Unfortunately, this perception of your brand as a “spammer” can have long-term consequences for all your other marketing efforts—even if you pull back or stop your cold email program. And pulling back is almost inevitable, since as we’ll discuss next, cold email is generally a short-term play.
Cold Email’s Rapidly Diminishing Returns
There is no doubt that brands that launch cold email programs see nearly immediate returns – returns that point toward a new high-performing channel for new business.
But much like a mining operation that pulls out all the easy-to-reach ore, a large-scale cold email program will capture easy-to-reach prospects first, with diminishing returns to follow.
There are only so many perfect prospects out there to hit up via cold email. As soon as you have to retread over list members you’ve hit before, you’ll get next to no response.

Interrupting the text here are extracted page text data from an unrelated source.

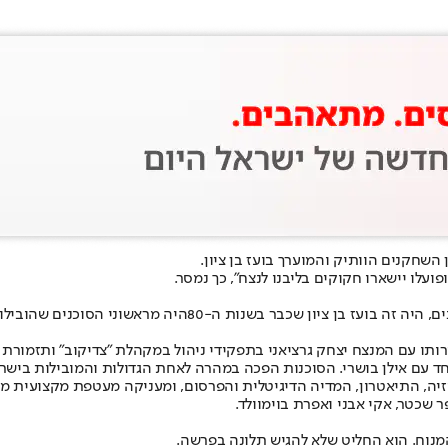
עלו יישארו חקוקים בליבנו לנצח", כך נמסר.
ם, היה זה בועז בן ציון שכבר ב
שנות ה-80
היה מראשוני הסוכנים שהובילו 
ה, התיאטרון, המדיה הדיגיטלית והפרסום, ומעניקה מעטפת מקצועית מלאה ה
פר שכטר, אקי אבני ואפרת בוימוולד.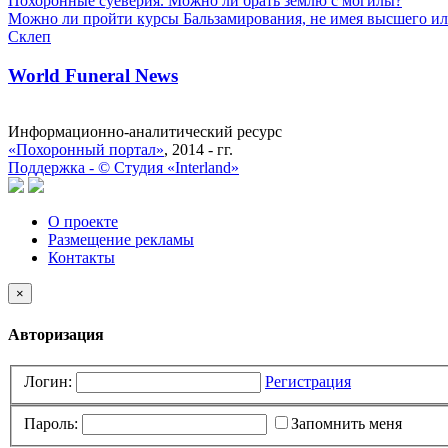
Похоронные суеверия. Можно ли брать землю с могилы?
Можно ли пройти курсы Бальзамирования, не имея высшего ил
Склеп
World Funeral News
Информационно-аналитический ресурс
«Похоронный портал»
, 2014 - гг.
Поддержка -
©
Cтудия «Interland»
О проекте
Размещение рекламы
Контакты
×
Авторизация
Логин:
Регистрация
Пароль:
Запомнить меня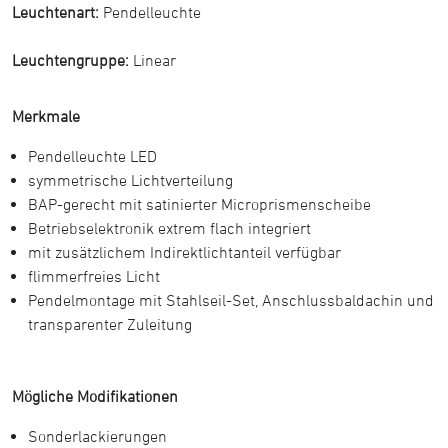
Leuchtenart:
Pendelleuchte
Leuchtengruppe:
Linear
Merkmale
Pendelleuchte LED
symmetrische Lichtverteilung
BAP-gerecht mit satinierter Microprismenscheibe
Betriebselektronik extrem flach integriert
mit zusätzlichem Indirektlichtanteil verfügbar
flimmerfreies Licht
Pendelmontage mit Stahlseil-Set, Anschlussbaldachin und
transparenter Zuleitung
Mögliche Modifikationen
Sonderlackierungen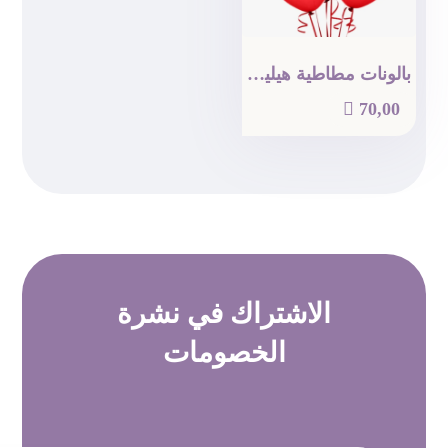
بالونات مطاطية هيليوم لون أحمر (6)

70,00
الاشتراك في
نشرة
الخصومات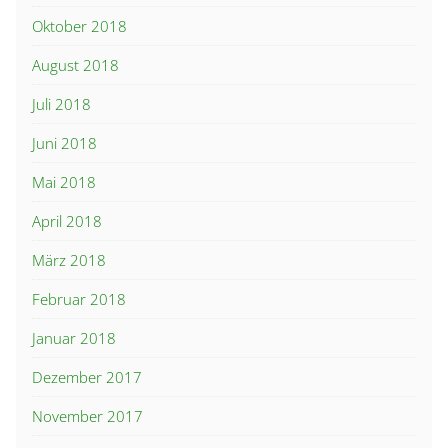
Oktober 2018
August 2018
Juli 2018
Juni 2018
Mai 2018
April 2018
März 2018
Februar 2018
Januar 2018
Dezember 2017
November 2017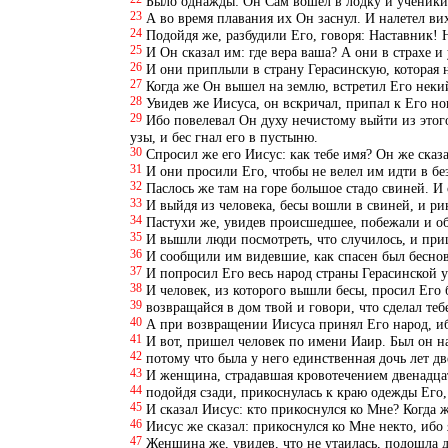
Было однажды: Он Сам вошел в лодку и ученики Е
23
А во время плавания их Он заснул. И налетел вих
24
Подойдя же, разбудили Его, говоря: Наставник! 
25
И Он сказал им: где вера ваша? А они в страхе и
26
И они приплыли в страну Герасинскую, которая 
27
Когда же Он вышел на землю, встретил Его некий
28
Увидев же Иисуса, он вскричал, припал к Его но
29
Ибо повелевал Он духу нечистому выйти из этого
узы, и бес гнал его в пустыню.
30
Спросил же его Иисус: как тебе имя? Он же сказа
31
И они просили Его, чтобы не велел им идти в бе
32
Паслось же там на горе большое стадо свиней. И
33
И выйдя из человека, бесы вошли в свиней, и рин
34
Пастухи же, увидев происшедшее, побежали и об
35
И вышли люди посмотреть, что случилось, и при
36
И сообщили им видевшие, как спасен был бесно
37
И попросил Его весь народ страны Герасинской у
38
И человек, из которого вышли бесы, просил Его 
39
возвращайся в дом твой и говори, что сделал те
40
А при возвращении Иисуса принял Его народ, иб
41
И вот, пришел человек по имени Иаир. Был он на
42
потому что была у него единственная дочь лет дв
43
И женщина, страдавшая кровотечением двенадцать
44
подойдя сзади, прикоснулась к краю одежды Его, 
45
И сказал Иисус: кто прикоснулся ко Мне? Когда ж
46
Иисус же сказал: прикоснулся ко Мне некто, ибо
47
Женщина же, увидев, что не утаилась, подошла д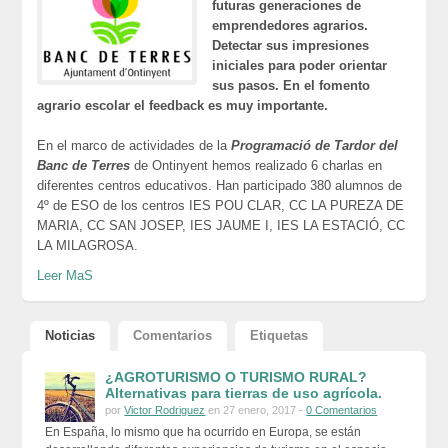
futuras generaciones de
emprendedores agrarios.
Detectar sus impresiones
iniciales para poder orientar
sus pasos.
En el fomento
agrario escolar el feedback es muy importante.
En el marco de actividades de la
Programació de Tardor del
Banc de Terres
de Ontinyent hemos realizado 6 charlas en
diferentes centros educativos. Han participado 380 alumnos de
4º de ESO de los centros IES POU CLAR, CC LA PUREZA DE
MARIA, CC SAN JOSEP, IES JAUME I, IES LA ESTACIÓ, CC
LA MILAGROSA.
Leer MaS
Noticias
Comentarios
Etiquetas
¿AGROTURISMO O TURISMO RURAL?
Alternativas para tierras de uso agrícola.
por
Victor Rodriguez
en 27 enero, 2017 -
0 Comentarios
En España, lo mismo que ha ocurrido en Europa, se están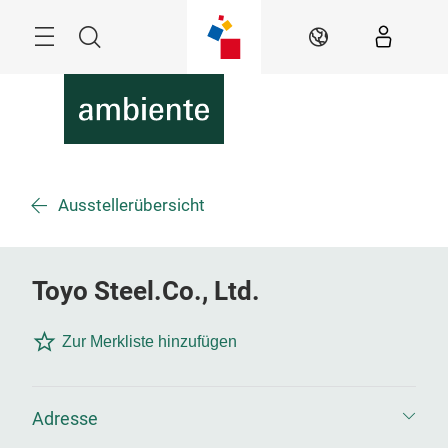
Überspringen
Menü
Suche
DE
Ausstellerübersicht
Toyo Steel.Co., Ltd.
Zur Merkliste hinzufügen
Adresse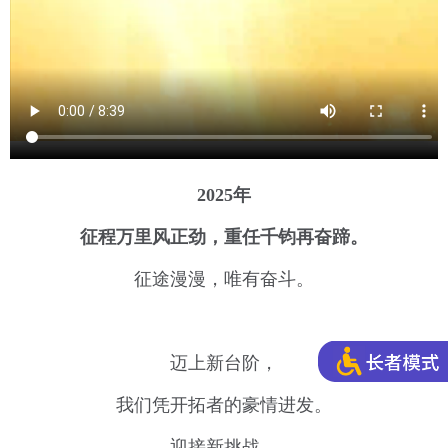
2025年
征程万里风正劲，重任千钧再奋蹄。
征途漫漫，唯有奋斗。
迈上新台阶，
我们凭开拓者的豪情进发。
迎接新挑战，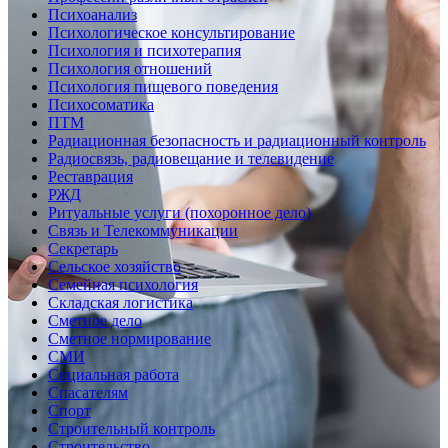
Психоанализ
Психологическое консультирование
Психология и психотерапия
Психология отношений
Психология пищевого поведения
Психосоматика
ПТМ
Радиационная безопасность и радиационный контроль
Радиосвязь, радиовещание и телевидение
Реставрация
РЖД
Ритуальные услуги (похоронное дело)
Связь и Телекоммуникации
Секретарь
Сельское хозяйство
Семейная психология
Складская логистика
Сметное дело
Сметное нормирование
СМИ
Социальная работа
Спасателям
Спорт
Строительный контроль
Строительство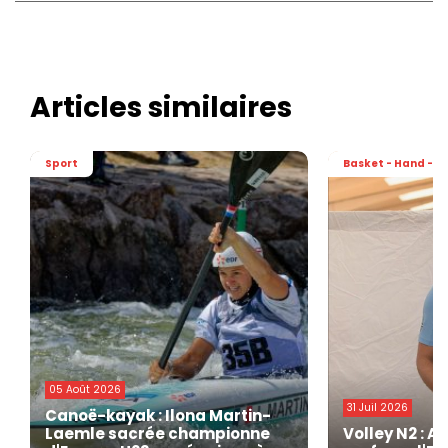
Articles similaires
Sport
Basket - Hand - Vo
05 Août 2026
31 Juil 2026
Canoë-kayak : Ilona Martin-
Laemle sacrée championne
Volley N2 : A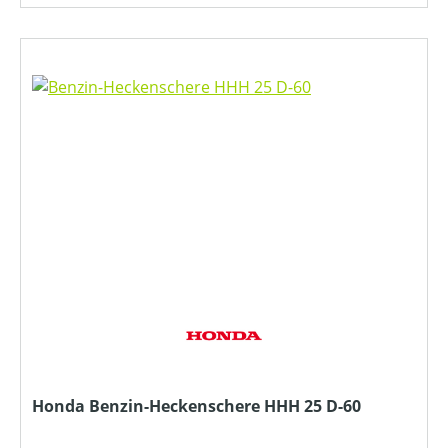
Honda Benzin-Heckenschere HHH 25 D-60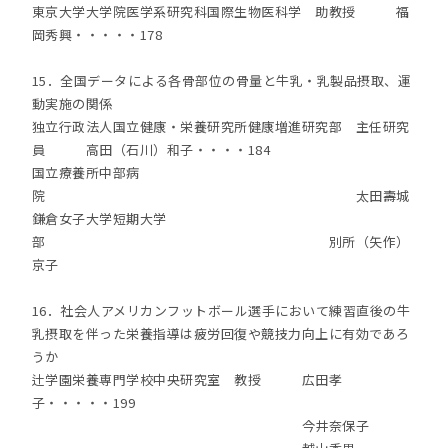
東京大学大学院医学系研究科国際生物医科学 助教授 福
岡秀興・・・・・178
15．全国データによる各骨部位の骨量と牛乳・乳製品摂取、運
動実施の関係
独立行政法人国立健康・栄養研究所健康増進研究部 主任研究
員 高田（石川）和子・・・・184
国立療養所中部病
院 太田壽城
鎌倉女子大学短期大学
部 別所（矢作）
京子
16．社会人アメリカンフットボール選手において練習直後の牛
乳摂取を伴った栄養指導は疲労回復や競技力向上に有効であろ
うか
辻学園栄養専門学校中央研究室 教授 広田孝
子・・・・・199
今井奈保子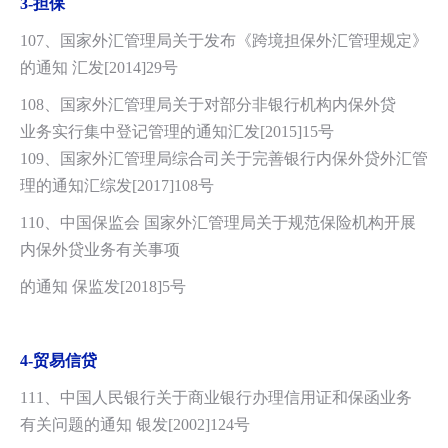
3-
担保
107、国家外汇管理局关于发布《跨境担保外汇管理规定》
的通知 汇发[2014]
29号
108、国家外汇管理局关于对部分非银行机构内保外贷
业务实行集中登记管理的通知汇发[2015]15号
109、国家外汇管理局综合司关于完善银行内保外贷外汇管
理的通知汇综发[2017]108号
110、中国保监会 国家外汇管理局关于规范保险机构开展
内保外贷业务有关事项
的通知 保监发[2018]5号
4-
贸易信贷
111、中国人民银行关于商业银行办理信用证和保函业务
有关问题的通知 银发[2002]124号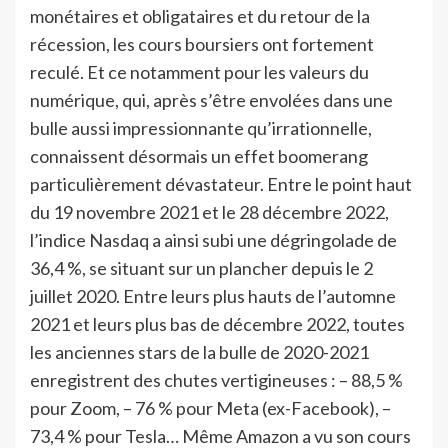
monétaires et obligataires et du retour de la
récession, les cours boursiers ont fortement
reculé. Et ce notamment pour les valeurs du
numérique, qui, après s’être envolées dans une
bulle aussi impressionnante qu’irrationnelle,
connaissent désormais un effet boomerang
particulièrement dévastateur. Entre le point haut
du 19 novembre 2021 et le 28 décembre 2022,
l’indice Nasdaq a ainsi subi une dégringolade de
36,4 %, se situant sur un plancher depuis le 2
juillet 2020. Entre leurs plus hauts de l’automne
2021 et leurs plus bas de décembre 2022, toutes
les anciennes stars de la bulle de 2020-2021
enregistrent des chutes vertigineuses : – 88,5 %
pour Zoom, – 76 % pour Meta (ex-Facebook), –
73,4 % pour Tesla… Même Amazon a vu son cours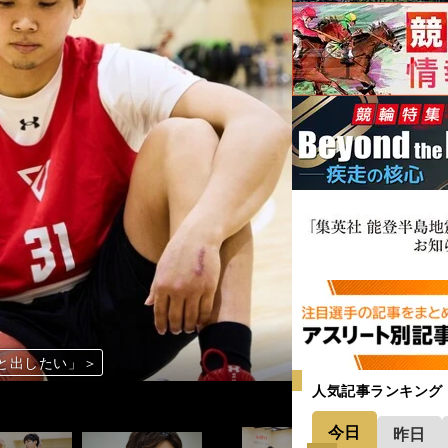
と出したい」＞
歳まで千葉で」の思い＞
と出したい」＞
歳まで千葉で」の思い＞
と出したい」＞
歳まで千葉で」の思い＞
と出したい」＞
歳まで千葉で」の思い＞
人気記事ランキング
今日
昨日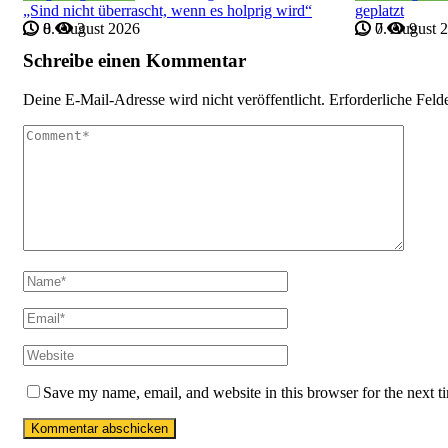
„Sind nicht überrascht, wenn es holprig wird“
geplatzt
8. August 2026
0
3
7. August 
0
9
Schreibe einen Kommentar
Deine E-Mail-Adresse wird nicht veröffentlicht.
Erforderliche Feld
Save my name, email, and website in this browser for the next 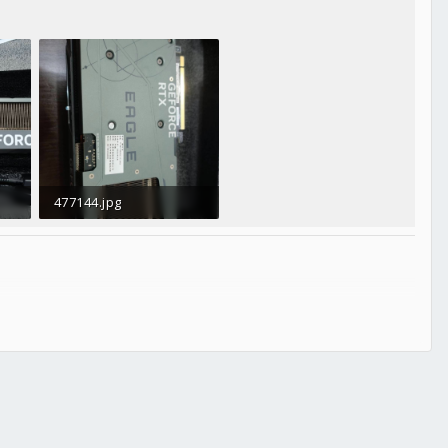
477144.jpg
157.5 KB · 人氣： 0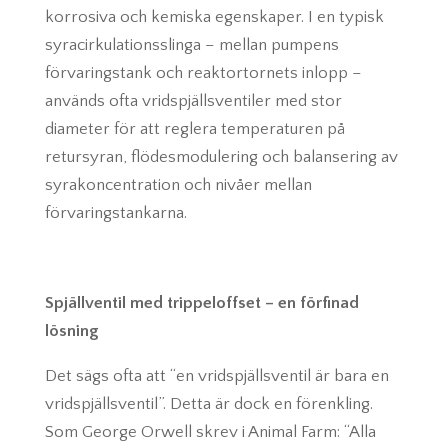
korrosiva och kemiska egenskaper. I en typisk
syracirkulationsslinga – mellan pumpens
förvaringstank och reaktortornets inlopp –
används ofta vridspjällsventiler med stor
diameter för att reglera temperaturen på
retursyran, flödesmodulering och balansering av
syrakoncentration och nivåer mellan
förvaringstankarna.
Spjällventil med trippeloffset – en förfinad
lösning
Det sägs ofta att “en vridspjällsventil är bara en
vridspjällsventil”. Detta är dock en förenkling.
Som George Orwell skrev i Animal Farm: “Alla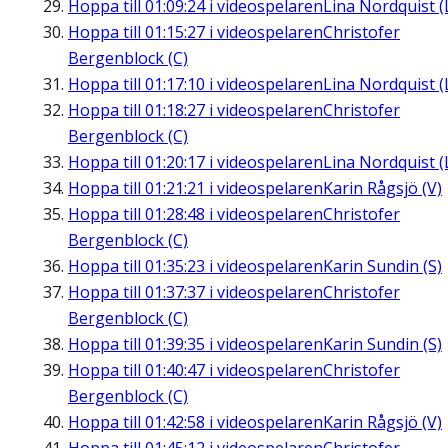
Hoppa till
01:09:24
i videospelaren
Lina Nordquist (
Hoppa till
01:15:27
i videospelaren
Christofer
Bergenblock (C)
Hoppa till
01:17:10
i videospelaren
Lina Nordquist (
Hoppa till
01:18:27
i videospelaren
Christofer
Bergenblock (C)
Hoppa till
01:20:17
i videospelaren
Lina Nordquist (
Hoppa till
01:21:21
i videospelaren
Karin Rågsjö (V)
Hoppa till
01:28:48
i videospelaren
Christofer
Bergenblock (C)
Hoppa till
01:35:23
i videospelaren
Karin Sundin (S)
Hoppa till
01:37:37
i videospelaren
Christofer
Bergenblock (C)
Hoppa till
01:39:35
i videospelaren
Karin Sundin (S)
Hoppa till
01:40:47
i videospelaren
Christofer
Bergenblock (C)
Hoppa till
01:42:58
i videospelaren
Karin Rågsjö (V)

This part isn’t often written about cold email, but we see it often, especially with brands who have a limited total addressable market, or TAM. If you are geographically constrained or service only a certain industry or market, you’ll find that after you prioritize your top targets, there just isn’t that much gold in them thar hills.
So When Does Cold Email Make Sense?
Sometimes, you just have to get scrappy. If you are just starting out, and you don’t have any brand recognition, no marketing engine, and nothing amplifying your sales efforts, cold email can be a necessary tool to get pipeline flowing.
But if you do choose to go down this path, it’s important to keep the points in this post top of mind:
- Use an alternative domain after you’ve warmed it up to make sure you don’t accidentally kill your business emails.
- Do everything you can to minimize bounces, maximize engagements and replies, and limit unsubscribes. This means picking a highly targeted list, checking it with a tool like NeverBounce, and A/B testing your copy with highly personalized lead-ins.
- Protect your brand by asking others to review your emails, removing anything that smells remotely of spam.
- Know this is a short-term tactic and once you’ve burned through your best lists, it’s time to move on to more sophisticated sales and marketing strategies.
Cold emailing is a risky strategy that can have negative consequences for your brand. Unless you are starting from scratch and don’t have any marketing channels in place, there are other tactics you can explore that are more likely to result in sustainable, long-term growth.